Shortly after, I came back into my lovely private cottage and prepared the most delicious salad I had in days and just savoured the moment. Sure, I planned to be in Spain by now. But really, I don't know when else I will get this chance to simply stop, relax, cook anything i feel like, sleep in a real, queen size bed, and just lay out in the sun on the beach doing nothing. Tomorrow, though, we are heading to Girona, which is 100 km away for Barcelona to stay in a campsite and hopefully find a warmer beach there. Although I already feel like I am somewhere in Spain. There is an interesting mix of French and Spanish lifestyles here. Sure, most people speak french, but the food, the architecture, the palm trees- to me, that's all Spain.

Monday, October 4, 2010

The Road

In the last 2 days we drove through most of Switzerland and a good chunk of France. Other than the Alps in the distance and the cute cows with the bells feeding on picturesque green hills, Switzerland is an easy miss from my future adventures. It was worth to drive through it once, but I still cannot believe how expensive everything was, from snacks to gas. Also, it's the only country around here with its own currency, the silly Swiss franks. Yes, some gas stations will take your euros at some obscene rate, otherwise you are stuck with these funny looking bills that you have no use for. Pff, Switzerland. I don't even like your chocolate. 

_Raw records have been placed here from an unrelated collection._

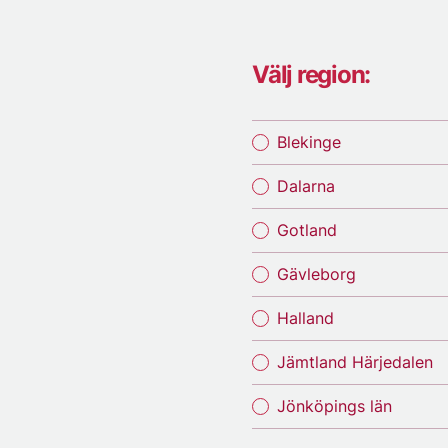
Välj region:
Blekinge
Dalarna
Gotland
Gävleborg
Halland
Jämtland Härjedalen
Jönköpings län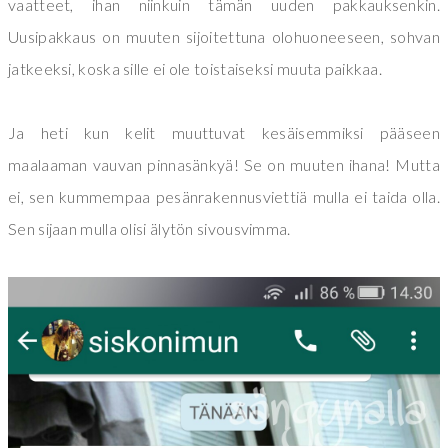
vaatteet, ihan niinkuin tämän uuden pakkauksenkin.
Uusipakkaus on muuten sijoitettuna olohuoneeseen, sohvan
jatkeeksi, koska sille ei ole toistaiseksi muuta paikkaa.
Ja heti kun kelit muuttuvat kesäisemmiksi pääseen
maalaaman vauvan pinnasänkyä! Se on muuten ihana! Mutta
ei, sen kummempaa pesänrakennusviettiä mulla ei taida olla.
Sen sijaan mulla olisi älytön sivousvimma.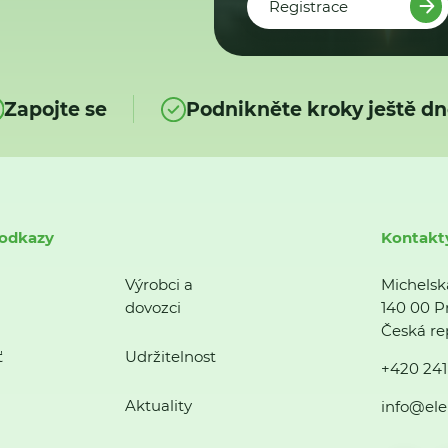
Registrace
Zapojte se
Podnikněte kroky ještě dn
 odkazy
Kontakt
Výrobci a
Michelsk
dovozci
140 00 P
Česká re
ť
Udržitelnost
+420 241
Aktuality
info@ele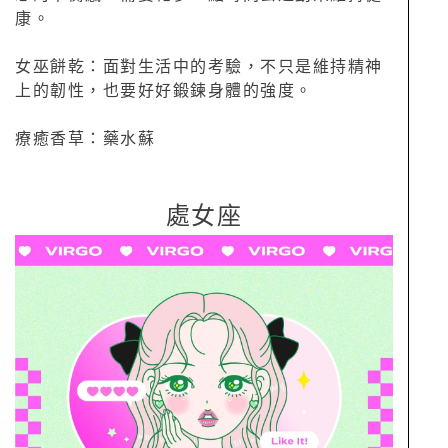
康。
女巫餅乾：面對生活中的考驗，不只是維持精神
上的韌性，也要好好鍛鍊身體的強度。
療癒香草：藥水蘇
處女座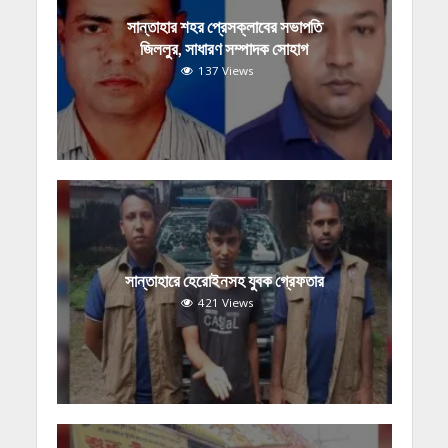
সান্তাহার শহর প্রেসক্লাবের সভাপতি
জিললুর, সাধারণ সম্পাদক সোহাগ
137 Views
সান্তাহারে হেরোইনসহ যুবক গ্রেফতার
421 Views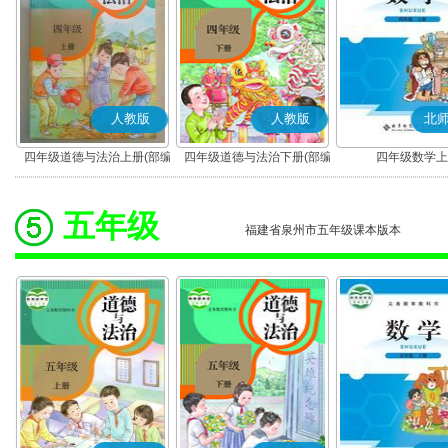
人教版
人教版
北
四年级道德与法治上册(部编
四年级道德与法治下册(部编
四年级数学上
版)
版)
五年级
福建省泉州市五年级课本版本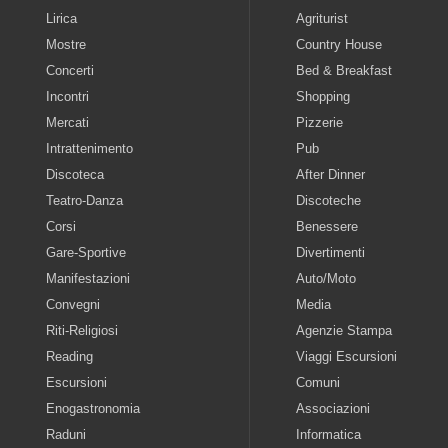
Lirica
Agriturist
Mostre
Country House
Concerti
Bed & Breakfast
Incontri
Shopping
Mercati
Pizzerie
Intrattenimento
Pub
Discoteca
After Dinner
Teatro-Danza
Discoteche
Corsi
Benessere
Gare-Sportive
Divertimenti
Manifestazioni
Auto/Moto
Convegni
Media
Riti-Religiosi
Agenzie Stampa
Reading
Viaggi Escursioni
Escursioni
Comuni
Enogastronomia
Associazioni
Raduni
Informatica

France had its share of adventures as well. First off, if you choose nice, freshly paves,speedy highways, expect to contribute to France's economy. A lot. I am talking about toad tolls. And it's not a few coins here and there. Overall, to cross into southern France, it cost us over 20 euros. Ridiculous. If you think you can outsmart the toll roads, like i did, try the secondary roads running parallel to the highway... here's the catch: The French do not build stoplights. Instead, the love traffic circles, usually consisting of 2 lanes, with the all cars constantly switching and merging and exiting without signaling. Basically, a recipe for an accident in a rented car. Not only that, but it literally took us 40 minutes to drive 10 km, with all the speed limits and huge amounts of traffic. So on the way back I have to just bite the bullet and pay again. The town roads are so not worth it! 

Friday, October 1, 2010

wait, is this automatic?

Well, well, well. The car was booked well ahead of time through Europcar. I find these guys have pretty good rates and, frankly, there aren't many choices in Tuebingen. Upon picking it up and signing for it, I realize one small detail that completely escaped me: i booked a car with manual transmission. I don;t know how many times already I'd wished I hadn't been ignorant and learned how to drive a stickshift, as these make up about 90% of all European cars and the other 10% are at least twice more expensive. So I had to suck it up and feel like a complete idiot going back to the agent with “Umm, do you have any automatic cars in the lot?” he gave me a funny look, then said that indeed I was in luck and could upgrade to a BMW 120 for only 150 euros more. It's not like i had a choice. If you're doing a Eurotrip, might as well do it in style. Hello, built-in navigation and satellite radio! The car is a dream.

After spending much too long at the car rental, we were off to find a tent. The nearest outdoor equipment store was nearby and we decided to check it out. They do not seem to understand the idea of a “end of season sale”, as all the tents were 200 euros and up. This didn't suit my budget all too well, since we are only planning to spend up to five nights in a tent and for the other two I booked a great little cabin in south France. Next on the list to try was Metzingen, the greatest outlet shopping centre in south Germany, which happens to be only half hour drive from Tuebingen. Of course, we got there 5 minutes too late and shops were already closed! 8 pm on a Friday night. Germany will take a while to get used to. Imagine my roommates' surprise when I walked back into our dorm a few hours later, saying oh well, better off to start fresh next morning!